→ Task prompt: A faithful, word-for-word copy of the data below is required, without pictures.

→ Exercise materials:
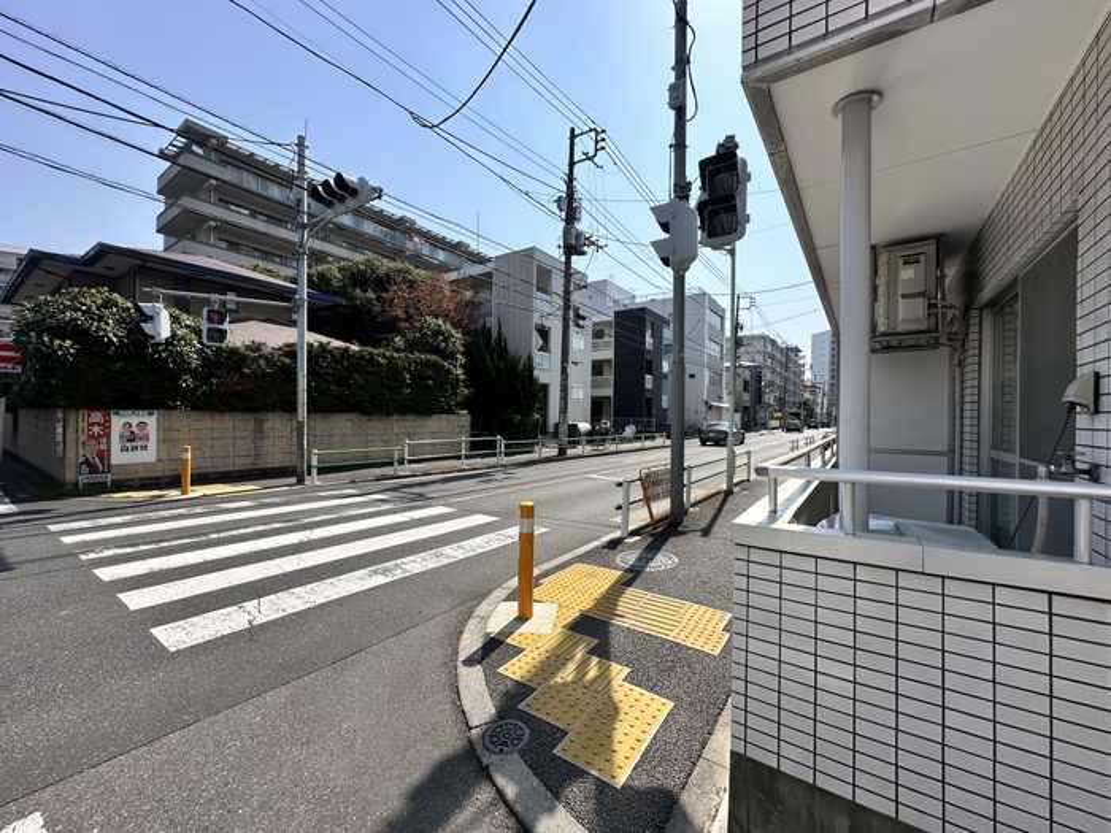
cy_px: 416
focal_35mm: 14
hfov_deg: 102.1
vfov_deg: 85.7
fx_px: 449
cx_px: 556
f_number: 2.2
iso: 40
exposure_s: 1/1511
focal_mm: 2.22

→ Result of the exercise:
cy_px: 416
focal_35mm: 14
hfov_deg: 102.1
vfov_deg: 85.7
fx_px: 449
cx_px: 556
f_number: 2.2
iso: 40
exposure_s: 1/1511
focal_mm: 2.22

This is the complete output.